Je crois que, effectivement, c'est une autre contrainte qui existerait pour les personnes qui obtiennent souvent une expérience de la vie publique, de la fonction publique et des politiques publiques qui est extrêmement valable pour la société et pour le travail qu'on fait.

[Traduction]

Le président : Madame Robinson, j'aimerais vous demander de regarder le paragraphe 6(2) du projet de loi :

(2) La personne qui travaille dans le bureau d'un agent du Parlement et qui entend occuper simultanément un poste partisan est tenue de transmettre à l'agent du Parlement concerné une déclaration écrite faisant état de son intention et précisant la nature du poste ainsi que la période au cours de laquelle elle entend l'occuper.

Selon mon interprétation, le mot « travaille » pourrait inclure toutes sortes de travail bénévole, y compris le travail pour un parti politique pendant une campagne électorale.

Vous gérez déjà un régime pour les fonctionnaires de niveau intermédiaire, qui est fondé sur une décision de la Cour suprême du Canada voulant que les fonctionnaires doivent pouvoir participer aux activités, sous certaines conditions, pour autant qu'ils soient en mesure d'assumer leurs fonctions correctement et qu'ils ne manquent aucunement de respect à la fonction publique. Or, la disposition va plus loin en exigeant à une personne souhaitant travailler pour un parti politique de remplir une déclaration.

Avez-vous reçu un avis juridique sur le fait que la disposition va plus loin? Je suis persuadé que cet équilibre a été mûrement réfléchi lors de l'adoption de la Loi sur l'emploi dans la fonction publique il y a quelques années, qui reflète la décision de la Cour suprême du Canada. Le paragraphe a-t-il été examiné à la lumière de l'équilibre que vous administrez actuellement, ce qui vous aurait donné l'impression que le paragraphe va trop loin ou non?

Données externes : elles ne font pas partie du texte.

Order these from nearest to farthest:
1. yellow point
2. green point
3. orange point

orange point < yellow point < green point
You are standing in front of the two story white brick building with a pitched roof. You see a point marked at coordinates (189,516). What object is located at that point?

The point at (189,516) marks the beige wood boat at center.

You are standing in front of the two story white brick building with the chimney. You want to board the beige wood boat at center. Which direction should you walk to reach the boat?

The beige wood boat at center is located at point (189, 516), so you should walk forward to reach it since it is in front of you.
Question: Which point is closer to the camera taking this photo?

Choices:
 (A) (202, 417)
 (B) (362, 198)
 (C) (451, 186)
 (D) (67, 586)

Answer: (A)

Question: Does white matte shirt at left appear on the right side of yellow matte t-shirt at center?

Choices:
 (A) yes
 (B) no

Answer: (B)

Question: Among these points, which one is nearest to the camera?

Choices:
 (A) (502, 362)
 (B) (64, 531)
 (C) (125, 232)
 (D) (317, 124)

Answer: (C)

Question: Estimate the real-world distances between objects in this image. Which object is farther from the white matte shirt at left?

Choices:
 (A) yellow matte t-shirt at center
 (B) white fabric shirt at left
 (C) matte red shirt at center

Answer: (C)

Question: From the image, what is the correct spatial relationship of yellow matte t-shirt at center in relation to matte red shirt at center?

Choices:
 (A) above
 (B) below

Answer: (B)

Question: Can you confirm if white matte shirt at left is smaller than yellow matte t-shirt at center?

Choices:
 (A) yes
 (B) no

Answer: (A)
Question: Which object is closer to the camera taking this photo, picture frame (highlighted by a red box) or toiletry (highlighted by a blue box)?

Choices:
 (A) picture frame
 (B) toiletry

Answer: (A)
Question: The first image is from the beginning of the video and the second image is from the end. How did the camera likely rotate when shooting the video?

Mme Robinson : Je vous remercie de votre question. Nous avons réalisé une analyse juridique du projet de loi par rapport au pouvoir actuel conféré en vertu de la Loi sur l'emploi dans la fonction publique. Comme on l'a dit plus tôt, il y a plusieurs domaines de chevauchement et de confusion possible, et je pense que la disposition pourrait en faire partie.

Le projet de loi oblige un fonctionnaire qui veut se présenter aux élections à le déclarer. Mais en fait, le fonctionnaire doit d'abord demander la permission à la Commission de la fonction publique. Il y a donc une confusion possible. En fait, les dispositions du projet de loi affaiblissent même le régime dans une certaine mesure.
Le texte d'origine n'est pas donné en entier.